L e prix de l’uranium pourrait encore doubler à 250 dollars la livre [450 grammes] l’an prochain « , promettait le patron d’Uranium One, société aurifère sud-africaine reconvertie dans l’extraction de combustible nucléaire. C’était il y a trois mois. Les cours de l’oxyde d’uranium – le yellowcake – livrable immédiatement doublaient depuis six mois pour atteindre dix fois le niveau affiché en 2002. Même au sein de leurs approvisionnements pluriannuels, les centrales électriques étaient forcées d’accepter des conditions cinq fois moins favorables qu’au début de la décennie.

Attirés par la perspective d’un déficit durable de combustible – les projets de centrales poussent comme des champignons alors que, deux décennies durant, l’exploration de nouveau gisements a été abandonnée – les spéculateurs s’étaient rués sur tout ce qui ressemblait à de la poudre jaune.
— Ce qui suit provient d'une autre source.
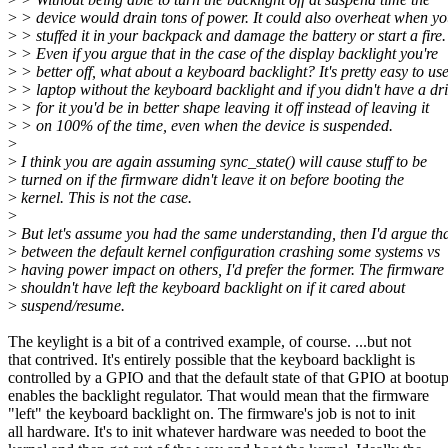
>
> device would drain tons of power. It could also overheat when y
>
> stuffed it in your backpack and damage the battery or start a fire.
>
> Even if you argue that in the case of the display backlight you're
>
> better off, what about a keyboard backlight? It's pretty easy to us
>
> laptop without the keyboard backlight and if you didn't have a dr
>
> for it you'd be in better shape leaving it off instead of leaving it
>
> on 100% of the time, even when the device is suspended.
>
>
I think you are again assuming sync_state() will cause stuff to be
>
turned on if the firmware didn't leave it on before booting the
>
kernel. This is not the case.
>
>
But let's assume you had the same understanding, then I'd argue th
>
between the default kernel configuration crashing some systems vs
>
having power impact on others, I'd prefer the former. The firmware
>
shouldn't have left the keyboard backlight on if it cared about
>
suspend/resume.
The keylight is a bit of a contrived example, of course. ...but not
that contrived. It's entirely possible that the keyboard backlight is
controlled by a GPIO and that the default state of that GPIO at bootu
enables the backlight regulator. That would mean that the firmware
"left" the keyboard backlight on. The firmware's job is not to init
all hardware. It's to init whatever hardware was needed to boot the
Aujourd’hui, La bulle explose. Après un mois d’une crise qui a touché l’ensemble des marchés financiers, les positions spéculatives sur l’uranium ont été les premières abandonnées. L’uranium  » spot  » s’est déprécié d’un tiers en moins de deux mois. Sur le compartiment ouvert au printemps par le Nymex – l’immense marché des produits énergétiques – les contrats perdent 40 % depuis début août.

PURGE DES EXCES

Sur la Bourse de Toronto ou de Sydney, la cote des groupes miniers chargés de l’extraction du précieux minerai connaît un sort  » digne de l’effondrement des valeurs Internet [en 2001] « , avertit le site Mineweb. Les actions du géant canadien Cameco plongent de 17 % depuis début juin, celles d’Uranium One de 31 %. Un  » explorateur  » comme l’australien Eromanga perd trois cinquièmes de sa capitalisation. La valeur de la plupart de ces sociétés demeure cependant supérieure à celles affichée un an plus tôt. La débandade touche les structures spéculatives gérant des entrepôts de yellowcake : à Londres, les actions de Nufcor dévissent de 40 %. La purge de ces excès – qui montrent que les prix s’étaient depuis longtemps ajustés à la pénurie – ne fait pas que des perdants. Le dégonflement de la valeur des mines est finalement une bonne nouvelle pour les géants du nucléaire, qui, à l’instar d’Areva ou de Toshiba, sont à l’affût de nouveaux gisements.